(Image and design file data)

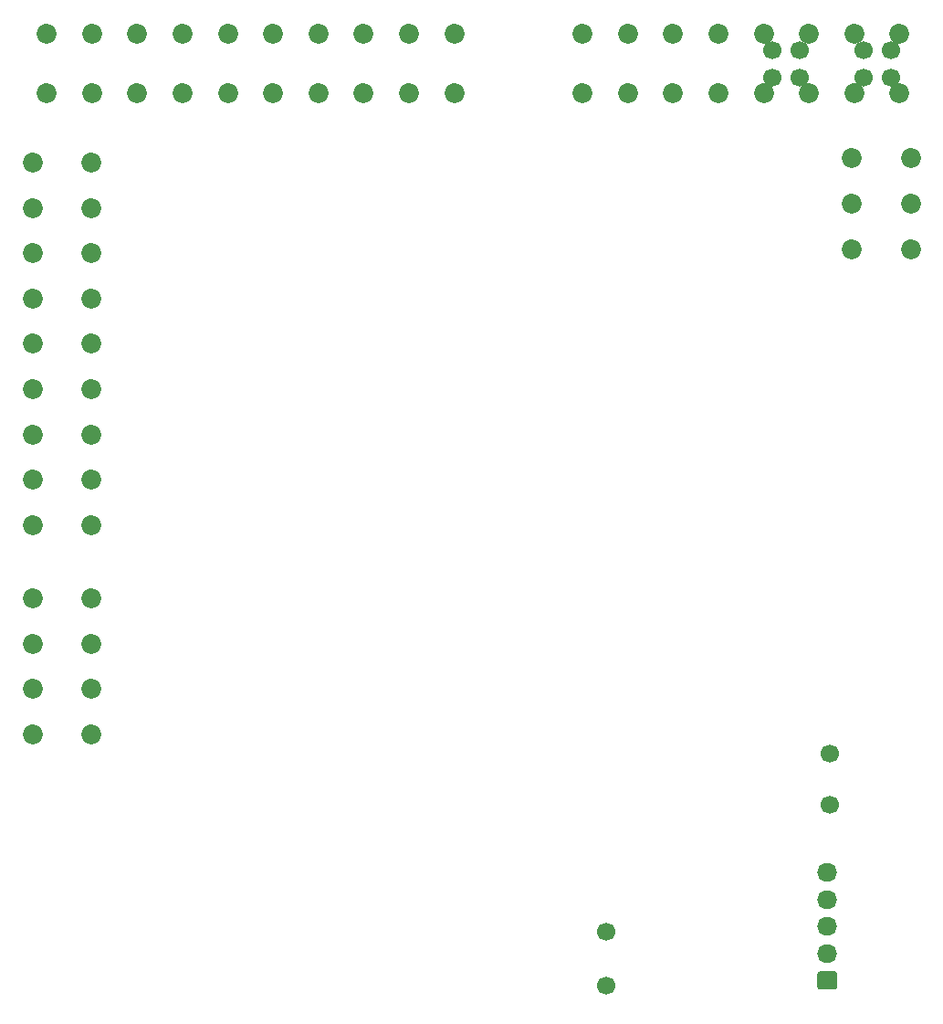
<source format=gts>
G04 #@! TF.GenerationSoftware,KiCad,Pcbnew,7.0.5*
G04 #@! TF.CreationDate,2024-02-01T10:21:26+03:00*
G04 #@! TF.ProjectId,hellen1-uaefi,68656c6c-656e-4312-9d75-616566692e6b,rev?*
G04 #@! TF.SameCoordinates,PX55d4a80PY8f0d180*
G04 #@! TF.FileFunction,Soldermask,Top*
G04 #@! TF.FilePolarity,Negative*
%FSLAX46Y46*%
G04 Gerber Fmt 4.6, Leading zero omitted, Abs format (unit mm)*
G04 Created by KiCad (PCBNEW 7.0.5) date 2024-02-01 10:21:26*
%MOMM*%
%LPD*%
G01*
G04 APERTURE LIST*
%ADD10C,1.850000*%
%ADD11C,1.700000*%
%ADD12O,1.850000X1.700000*%
%ADD13C,1.800000*%
G04 APERTURE END LIST*
D10*
G04 #@! TO.C,P4*
X9300126Y38400000D03*
G04 #@! TD*
G04 #@! TO.C,P20*
X14800126Y53600000D03*
G04 #@! TD*
G04 #@! TO.C,P54*
X89725126Y90725000D03*
G04 #@! TD*
G04 #@! TO.C,P19*
X14800126Y49400000D03*
G04 #@! TD*
G04 #@! TO.C,P29*
X19025126Y90725000D03*
G04 #@! TD*
D11*
G04 #@! TO.C,P71*
X62525126Y2500000D03*
G04 #@! TD*
D10*
G04 #@! TO.C,P14*
X9300126Y66200000D03*
G04 #@! TD*
G04 #@! TO.C,P47*
X60325126Y90725000D03*
G04 #@! TD*
G04 #@! TO.C,P62*
X89725126Y85225000D03*
G04 #@! TD*
G04 #@! TO.C,P13*
X9300126Y62000000D03*
G04 #@! TD*
G04 #@! TO.C,P12*
X9300126Y57800000D03*
G04 #@! TD*
G04 #@! TO.C,P36*
X48425126Y90725000D03*
G04 #@! TD*
G04 #@! TO.C,P67*
X85250126Y75000000D03*
G04 #@! TD*
G04 #@! TO.C,P52*
X81325126Y90725000D03*
G04 #@! TD*
G04 #@! TO.C,P35*
X44225126Y90725000D03*
G04 #@! TD*
G04 #@! TO.C,P32*
X31625126Y90725000D03*
G04 #@! TD*
G04 #@! TO.C,P17*
X9300126Y78800000D03*
G04 #@! TD*
G04 #@! TO.C,P65*
X90750126Y70800000D03*
G04 #@! TD*
G04 #@! TO.C,P60*
X81325126Y85225000D03*
G04 #@! TD*
G04 #@! TO.C,P30*
X23225126Y90725000D03*
G04 #@! TD*
G04 #@! TO.C,P11*
X9300126Y53600000D03*
G04 #@! TD*
G04 #@! TO.C,P33*
X35825126Y90725000D03*
G04 #@! TD*
G04 #@! TO.C,P43*
X35825126Y85225000D03*
G04 #@! TD*
G04 #@! TO.C,P61*
X85525126Y85245000D03*
G04 #@! TD*
G04 #@! TO.C,P8*
X14800126Y38400000D03*
G04 #@! TD*
G04 #@! TO.C,P25*
X14800126Y74600000D03*
G04 #@! TD*
G04 #@! TO.C,P48*
X64525126Y90725000D03*
G04 #@! TD*
G04 #@! TO.C,P49*
X68725126Y90725000D03*
G04 #@! TD*
G04 #@! TO.C,J1*
G36*
G01*
X83700126Y2150000D02*
X82350126Y2150000D01*
G75*
G02*
X82100126Y2400000I0J250000D01*
G01*
X82100126Y3600000D01*
G75*
G02*
X82350126Y3850000I250000J0D01*
G01*
X83700126Y3850000D01*
G75*
G02*
X83950126Y3600000I0J-250000D01*
G01*
X83950126Y2400000D01*
G75*
G02*
X83700126Y2150000I-250000J0D01*
G01*
G37*
D12*
X83025126Y5500000D03*
X83025126Y8000000D03*
X83025126Y10500000D03*
X83025126Y13000000D03*
G04 #@! TD*
D10*
G04 #@! TO.C,P56*
X64525126Y85225000D03*
G04 #@! TD*
G04 #@! TO.C,P59*
X77125126Y85225000D03*
G04 #@! TD*
G04 #@! TO.C,P50*
X72925126Y90725000D03*
G04 #@! TD*
G04 #@! TO.C,P6*
X14800126Y30000000D03*
G04 #@! TD*
G04 #@! TO.C,P44*
X40025126Y85225000D03*
G04 #@! TD*
G04 #@! TO.C,P23*
X14800126Y66200000D03*
G04 #@! TD*
G04 #@! TO.C,P55*
X60325126Y85225000D03*
G04 #@! TD*
G04 #@! TO.C,P2*
X9300126Y30000000D03*
G04 #@! TD*
G04 #@! TO.C,P27*
X10625126Y90725000D03*
G04 #@! TD*
G04 #@! TO.C,P66*
X85250126Y79200000D03*
G04 #@! TD*
G04 #@! TO.C,P58*
X72925126Y85225000D03*
G04 #@! TD*
G04 #@! TO.C,P15*
X9300126Y70400000D03*
G04 #@! TD*
G04 #@! TO.C,P39*
X19025126Y85225000D03*
G04 #@! TD*
G04 #@! TO.C,P42*
X31625126Y85225000D03*
G04 #@! TD*
G04 #@! TO.C,P3*
X9300126Y34200000D03*
G04 #@! TD*
G04 #@! TO.C,P26*
X14800126Y78800000D03*
G04 #@! TD*
G04 #@! TO.C,P9*
X9300126Y45200000D03*
G04 #@! TD*
G04 #@! TO.C,P53*
X85525126Y90725000D03*
G04 #@! TD*
G04 #@! TO.C,P64*
X90750126Y75000000D03*
G04 #@! TD*
G04 #@! TO.C,BRD1*
X9300126Y25800000D03*
X9300126Y30000000D03*
X9300126Y34200000D03*
X9300126Y38400000D03*
X14800126Y25800000D03*
X14800126Y30000000D03*
X14800126Y34200000D03*
X14800126Y38400000D03*
X9300126Y45200000D03*
X9300126Y49400000D03*
X9300126Y53600000D03*
X9300126Y57800000D03*
X9300126Y62000000D03*
X9300126Y66200000D03*
X9300126Y70400000D03*
X9300126Y74600000D03*
X9300126Y78800000D03*
X14800126Y45200000D03*
X14800126Y49400000D03*
X14800126Y53600000D03*
X14800126Y57800000D03*
X14800126Y62000000D03*
X14800126Y66200000D03*
X14800126Y70400000D03*
X14800126Y74600000D03*
X14800126Y78800000D03*
X10625126Y90725000D03*
X14825126Y90725000D03*
X19025126Y90725000D03*
X23225126Y90725000D03*
X27425126Y90725000D03*
X31625126Y90725000D03*
X35825126Y90725000D03*
X40025126Y90725000D03*
X44225126Y90725000D03*
X48425126Y90725000D03*
X10625126Y85225000D03*
X14825126Y85225000D03*
X19025126Y85225000D03*
X23225126Y85225000D03*
X27425126Y85225000D03*
X31625126Y85225000D03*
X35825126Y85225000D03*
D13*
X40025126Y85225000D03*
D10*
X44225126Y85225000D03*
X48425126Y85225000D03*
X60325126Y90725000D03*
X64525126Y90725000D03*
X68725126Y90725000D03*
X72925126Y90725000D03*
X77125126Y90725000D03*
D11*
X77912563Y89187437D03*
X80452563Y89187437D03*
D10*
X81325126Y90725000D03*
X85525126Y90725000D03*
D11*
X86372563Y89187437D03*
X88912563Y89187437D03*
D10*
X89725126Y90725000D03*
X60325126Y85225000D03*
X64525126Y85225000D03*
X68725126Y85225000D03*
X72925126Y85225000D03*
X77125126Y85225000D03*
D11*
X77912563Y86647437D03*
X80452563Y86647437D03*
D10*
X81325126Y85225000D03*
X85525126Y85225000D03*
D11*
X86372563Y86647437D03*
X88912563Y86647437D03*
D10*
X89725126Y85225000D03*
X90750126Y79200000D03*
X90750126Y75000000D03*
X90750126Y70800000D03*
X85250126Y79200000D03*
X85250126Y75000000D03*
X85250126Y70800000D03*
G36*
G01*
X83700126Y2150000D02*
X82350126Y2150000D01*
G75*
G02*
X82100126Y2400000I0J250000D01*
G01*
X82100126Y3600000D01*
G75*
G02*
X82350126Y3850000I250000J0D01*
G01*
X83700126Y3850000D01*
G75*
G02*
X83950126Y3600000I0J-250000D01*
G01*
X83950126Y2400000D01*
G75*
G02*
X83700126Y2150000I-250000J0D01*
G01*
G37*
D12*
X83025126Y5500000D03*
X83025126Y8000000D03*
X83025126Y10500000D03*
X83025126Y13000000D03*
D11*
X62525126Y2500000D03*
X62525126Y7500000D03*
X83225126Y24000000D03*
X83225126Y19300000D03*
G04 #@! TD*
D10*
G04 #@! TO.C,P41*
X27425126Y85225000D03*
G04 #@! TD*
G04 #@! TO.C,P63*
X90750126Y79200000D03*
G04 #@! TD*
D11*
G04 #@! TO.C,P72*
X62525126Y7500000D03*
G04 #@! TD*
D10*
G04 #@! TO.C,P7*
X14800126Y34200000D03*
G04 #@! TD*
G04 #@! TO.C,P34*
X40025126Y90725000D03*
G04 #@! TD*
G04 #@! TO.C,P45*
X44225126Y85225000D03*
G04 #@! TD*
D11*
G04 #@! TO.C,P69*
X83225126Y24000000D03*
G04 #@! TD*
D10*
G04 #@! TO.C,P22*
X14800126Y62000000D03*
G04 #@! TD*
G04 #@! TO.C,P28*
X14825126Y90725000D03*
G04 #@! TD*
G04 #@! TO.C,P16*
X9300126Y74600000D03*
G04 #@! TD*
G04 #@! TO.C,P1*
X9300126Y25800000D03*
G04 #@! TD*
G04 #@! TO.C,P37*
X10625126Y85225000D03*
G04 #@! TD*
G04 #@! TO.C,P46*
X48425126Y85225000D03*
G04 #@! TD*
G04 #@! TO.C,P51*
X77125126Y90725000D03*
G04 #@! TD*
G04 #@! TO.C,P40*
X23225126Y85225000D03*
G04 #@! TD*
G04 #@! TO.C,P31*
X27425126Y90725000D03*
G04 #@! TD*
G04 #@! TO.C,P38*
X14825126Y85225000D03*
G04 #@! TD*
D11*
G04 #@! TO.C,P70*
X83225126Y19300000D03*
G04 #@! TD*
D10*
G04 #@! TO.C,P21*
X14800126Y57800000D03*
G04 #@! TD*
G04 #@! TO.C,P5*
X14800126Y25800000D03*
G04 #@! TD*
G04 #@! TO.C,P68*
X85250126Y70800000D03*
G04 #@! TD*
G04 #@! TO.C,P24*
X14800126Y70400000D03*
G04 #@! TD*
G04 #@! TO.C,P10*
X9300126Y49400000D03*
G04 #@! TD*
G04 #@! TO.C,P57*
X68725126Y85225000D03*
G04 #@! TD*
G04 #@! TO.C,P18*
X14800126Y45200000D03*
G04 #@! TD*
M02*

</source>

## Instruction
Some lines in the records above contain "APERTURE". Count them and give the number only.

## Response area
2